Выбрать главу

— Да, но как? Окриком и взысканиями, — тихо возразил Хабаров.

Шляхтин сверкнул глазами, вернулся к своему стулу, сел и навалился всей грудью на край стола. Увидев, властное лицо полковника, Владимир вдруг подумал: Шляхтин, видать, из тех руководителей, которые не терпят возражений подчиненных. Но усомнился в этом, когда услышал:

— Если бы я не видел, что ты грамотный командир, я бы не говорил с тобой так… Дал бы на всю катушку за беспорядки в батальоне. И точка. Но пойми, я хочу предостеречь тебя от ошибок, которые допускают слишком добросердечные молодые командиры.

Хабаров не знал, что ответить. Шляхтин же расценил его молчание как согласие и, чтобы окончательно убедить майора, доверительно сказал:

— Вот мы с тобой спорим. А ведь еще Ленин говорил: чтобы победить, нужна железная военная дисциплина. А возьми приказы Министра обороны о повышении требовательности. Они исходят из ленинской установки иметь в армии железную дисциплину.
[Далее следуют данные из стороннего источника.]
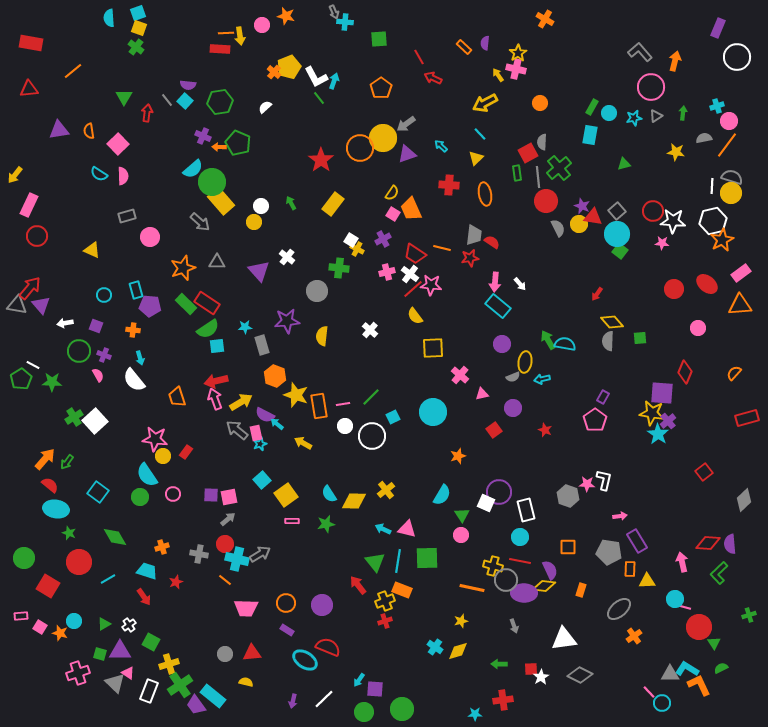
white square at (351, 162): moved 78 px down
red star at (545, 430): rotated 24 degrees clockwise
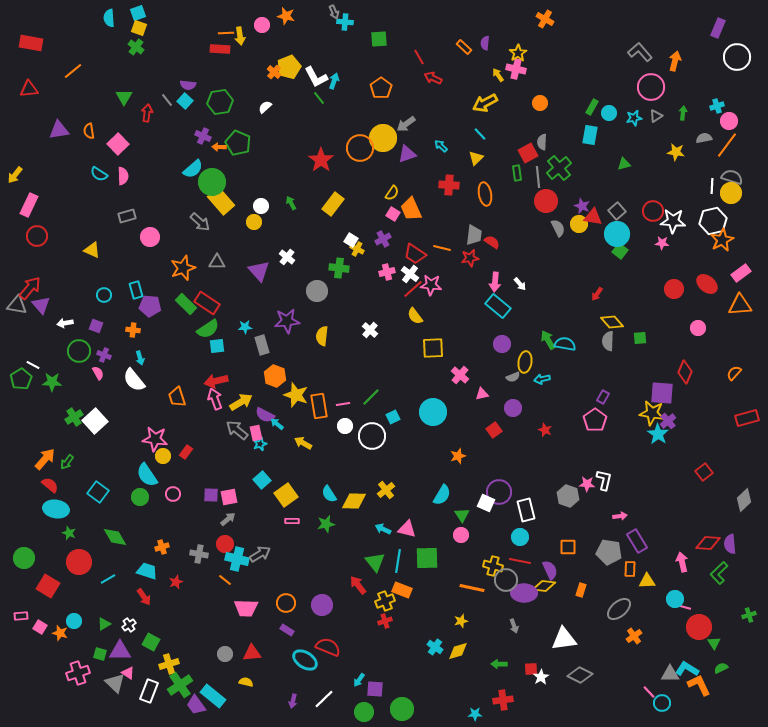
pink semicircle at (98, 375): moved 2 px up
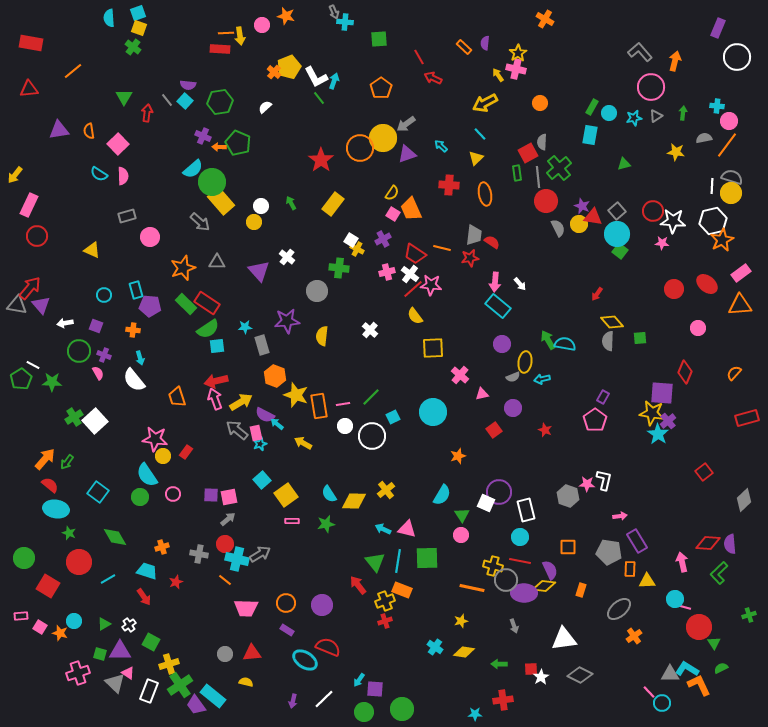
green cross at (136, 47): moved 3 px left
cyan cross at (717, 106): rotated 24 degrees clockwise
yellow diamond at (458, 651): moved 6 px right, 1 px down; rotated 25 degrees clockwise
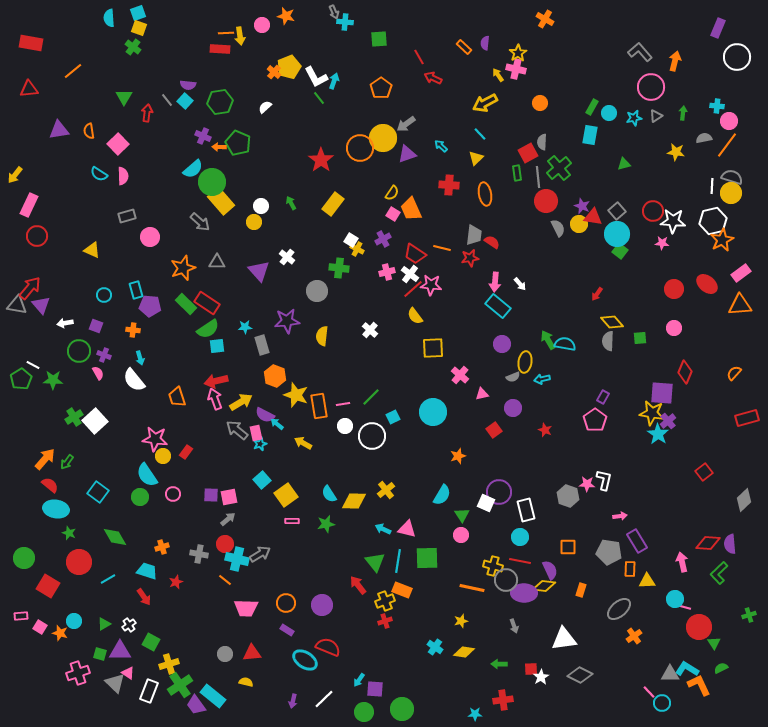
pink circle at (698, 328): moved 24 px left
green star at (52, 382): moved 1 px right, 2 px up
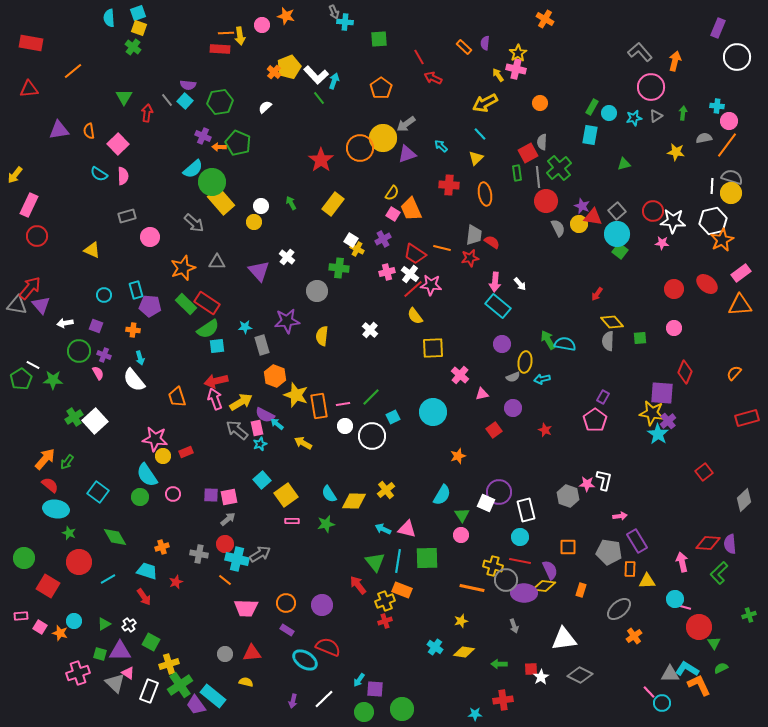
white L-shape at (316, 77): moved 2 px up; rotated 15 degrees counterclockwise
gray arrow at (200, 222): moved 6 px left, 1 px down
pink rectangle at (256, 433): moved 1 px right, 5 px up
red rectangle at (186, 452): rotated 32 degrees clockwise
Хабарову хотелось ответить, что Ленин делал упор на сознательную железную дисциплину. Но, как назло, он не мог вспомнить, где это есть у Ленина, а говорить вообще Шляхтину, сила которого состояла в том, что свои доводы он всегда подкреплял конкретными фактами, было бесполезным делом. Поэтому он смолчал. Шляхтин же сказал на этот раз жестче прежнего:

— Вот что, дорогой майор Хабаров, разводить дискуссию на эту тему больше не будем. Свои игрушки в либерализм брось. Подчиненным накрути хвосты. Пусть почувствуют твою твердую руку… Не пяль на меня глаза. Думаешь, не вижу, что́ у тебя на уме? Вот, мол, какой командир полка консерватор. Вам, молодым, всегда начальство консервативным кажется. Я тоже за инициативу, но за такую, которая шла бы на пользу большому делу, доверенному нам с тобой. — И вдруг круто изменил направление разговора: — Хочу еще сказать насчет Кадралиева, о котором ты хлопотал. Начштаба по моему указанию проверял караул и доложил: службу твои молодцы несли исправно. Кадралиев действовал по уставу. Объяви об этом перед строем и скажи, что командир полка отпускает его на десять суток домой.

3

Улица, по которой возвращался домой Хабаров, жила своей обычной, внешне однообразной жизнью. Во многих домах, огражденных низким ребристым штакетником, еще горел свет. Сквозь темные окна иных домов голубовато светились экраны телевизоров. Люди отдыхали. Владимир неожиданно подумал о себе и своей семье. Редко случается им вот так беззаботно сидеть вечером всем вместе. Все дела, дела… Владимир прибавил шагу. Его тень, стремительно удлиняясь, извивалась впереди на неровностях улицы. Попадая в полосу более сильного света встречного фонаря, она мгновенно, словно в каком-то испуге, отлетала назад и снова начинала вытягиваться, но теперь уже отставая от своего хозяина. Она словно заигрывала с ним. «А может, он заигрывает?» Владимир заметил, что, даже отвлекая внимание происходящим вокруг, он не перестает думать о разговоре с командиром полка. Догадка показалась Владимиру неправдоподобной. «С какой целью?» — спросил он сам себя, но ответа не получил. Под сапогами битым стеклом похрустывал затвердевший к ночи талый снег: в природе шло единоборство — днем побеждала весна, с заходом солнца зима брала верх. Вдруг простая, удивительно трезвая мысль поразила Владимира: «Если бы противник был, а то ведь единомышленник! Цель у нас одна. А средства? Но против того, о чем говорил Шляхтин, трудно возразить. Так в чем же расхождение? И есть ли оно?» И хотя Владимир понимал правоту доводов Шляхтина, все же где-то в глубине сознания у него пряталось еще не оформившееся несогласие с ним.